Given text
_ _ _ _ _
This was just such an occasion; the entrance was still open to the sea after recent flooding but was doomed to close once more. This is because high water levels are rarely sustained in any of our coastal streams for various reasons, and because of reduced flows, closures to the sea are of longer duration than they used to be.

We'd originally planned a trip to Mallacoota because Freddy had done well there on fish to around 4 kg a few weeks earlier. However, Don Cunningham, a fishing legend on the Bemm, and co-proprietor of Cosy Nook Flats with wife Di, had mentioned to Freddy that he'd seen some beauties while out prawning with son Mark. That's why we were on the Bemm.

By late afternoon, the Bemm wasn't looking so good. We had no strikes on our lures, or should I say Freddy's lures, because I was using one of Freddy's creations as well, but more on that later. I suggested we might give lure fishing away for the evening, check the bait traps for mullet, and should we have caught any suitable baits, set up the bait rods somewhere.

Freddy demonstrates the Non-Slip, No-Flip, Flathead Grip on a 3 kg flathead.
We knew where; or at least we thought we knew where because Don and Mark had seen some good lays on the shallow bank in front of Mud Lake. Freddy had already tried here with his lure but without raising a strike, but that was the story for both of us. We'd caught nothing all day.

All we caught that evening was an eel of around 5 kg. It took a mullet on Freddy's live bait rig and wound the whole thing into such a mess it was hard to see where the eel began and the slime-covered line finished. The hook had gone through its lip and then caught it by the tail, so as well as being wound up in fishing line, the eel was bent around in a hoop. Eventually, we freed it, albeit with the loss of some slime which now covered our hands and clothes.

The following morning dawned calm and overcast and that's how the day remained. Whether or not flathead prefer those days is hard to say because Freddy has caught them under all conditions. However, just before stopping for lunch, Freddy caught our first flathead, an 89 cm speckled 5.5 kg beauty which took him fifteen minutes or so to bring to the net on 2.7 kg breaking strain line:

That one went in the bag.

Freddy shows his favourite lure which comes in various shades of black.
There is a lot of misinformation about the eating quality of big flathead as I found the first time Freddy cooked us up a ten pounder at Mallacoota. I had always been told the big ones are no good to eat, and with that firmly entrenched in my mind, objected.

Freddy said to wait until I tasted it.

Freddy was right of course. Big flathead are better to eat than their smaller cousins. The flesh is moist, and when prepared correctly, boneless and full flavoured. The only problem occurs when the flesh is overcooked, and as a consequence, dries out.

The fish Freddy caught today was even larger. It too was delicious.

That fish came from a shallow sand bar within the entrance channel, but although we both waded and worked this rea diligently for the rest of the afternoon, caught nothing else.

Bemm River Pontoon.
Come evening we moved to the area knows as "the Mahoganys." I set up a bait rod and made myself comfortable while Freddy set off along the sand bar casting his lure.
_ _ _ _ _
Entries shown
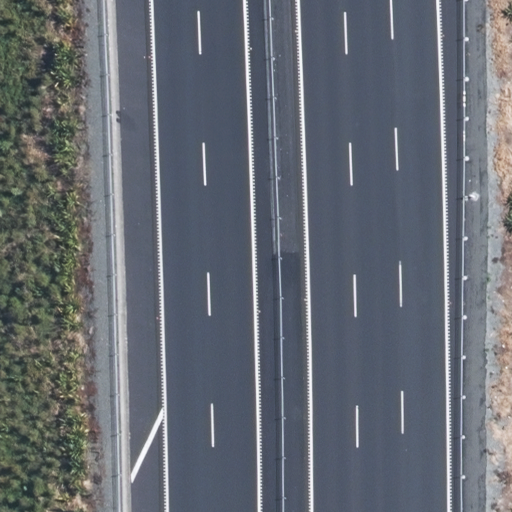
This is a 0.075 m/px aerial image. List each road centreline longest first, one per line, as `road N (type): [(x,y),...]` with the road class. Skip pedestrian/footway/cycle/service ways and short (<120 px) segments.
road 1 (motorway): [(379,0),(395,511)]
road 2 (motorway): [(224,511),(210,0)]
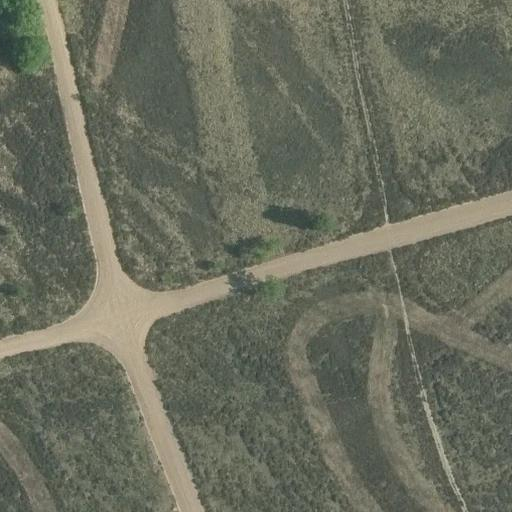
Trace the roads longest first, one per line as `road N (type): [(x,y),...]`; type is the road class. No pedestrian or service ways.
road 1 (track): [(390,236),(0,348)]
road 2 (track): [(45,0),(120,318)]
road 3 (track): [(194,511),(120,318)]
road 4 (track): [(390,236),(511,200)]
_ _ _ _ _
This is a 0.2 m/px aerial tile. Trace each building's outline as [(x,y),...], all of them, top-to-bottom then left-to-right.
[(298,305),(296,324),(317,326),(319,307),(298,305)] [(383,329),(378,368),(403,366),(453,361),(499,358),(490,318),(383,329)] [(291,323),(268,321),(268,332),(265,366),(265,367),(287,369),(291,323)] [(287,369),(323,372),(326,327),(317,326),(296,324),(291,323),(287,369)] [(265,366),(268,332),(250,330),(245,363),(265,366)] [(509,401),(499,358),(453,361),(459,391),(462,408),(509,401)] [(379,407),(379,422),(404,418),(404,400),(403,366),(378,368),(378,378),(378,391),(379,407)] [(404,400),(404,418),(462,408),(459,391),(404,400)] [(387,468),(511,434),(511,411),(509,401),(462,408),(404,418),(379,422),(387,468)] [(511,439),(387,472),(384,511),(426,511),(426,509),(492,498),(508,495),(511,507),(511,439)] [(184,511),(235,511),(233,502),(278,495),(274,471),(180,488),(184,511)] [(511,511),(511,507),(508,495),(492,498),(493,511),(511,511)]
_ _ _ _ _
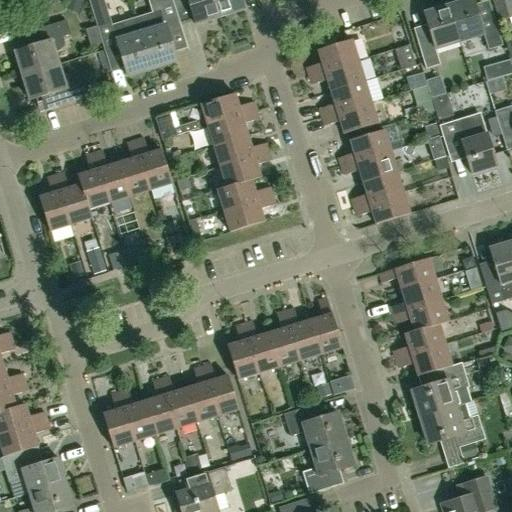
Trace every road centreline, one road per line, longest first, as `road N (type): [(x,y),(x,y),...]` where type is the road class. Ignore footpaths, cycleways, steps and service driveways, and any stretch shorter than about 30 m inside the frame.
_ _ _ _ _
Your instructions
Resume the account of fishing for flathead on the Bemm River, picking up directly after its final sentence.

Answer to this exercise
I enjoy watching my rod, waiting for a bite. I also enjoy wading the flats like Freddy, but run out of steam after doing it all day, especially with nothing to show for it. But Freddy even with his recent hip replacement, and just before that, an operation to replace a worn-out knee, still goes like a machine, and he's older than me, I just shake my head.

"Got one!" yelled Freddy.

I waded out to where he was with my camera over my shoulder.

It was a fish of less than 2 kg which Freddy said he would let go after I got a picture of it, but first he wanted to show me something.

"You're having me on, aren't you" I asked, as Freddy was obviously going to show me how to grab a flathead in his bare hands, or hand.

"This," said Freddy, is the "Non-Slip, No-Flip, Flathead Grip."

Freddie just grabbed the fish, still with all of its fins out, and held it while I took a half dozen or so shots before putting it back in the water.

All we caught on live baits were eels, but they were pearlers.
I was amazed. Being ever so wary of even the tiniest flathead I couldn't imagine picking one up by hand. But he said he'd learned this how to do this from, champion fly-caster and fisherman, Cameron Whittam. The trick is to grip the flathead with thumb and finger just behind the paired pectoral fins from underneath, and initially at least, to hold the fish upside down.

Next thing, Freddy's drag was howling again. He'd obviously hooked another big one: Things were looking up!

I glanced back toward my live bait rod, perhaps hoping to see a bite, but it stood straight as a die. Not Freddy's rod though, it arced over as the line squealed off the drag again and again as the minutes ticked by.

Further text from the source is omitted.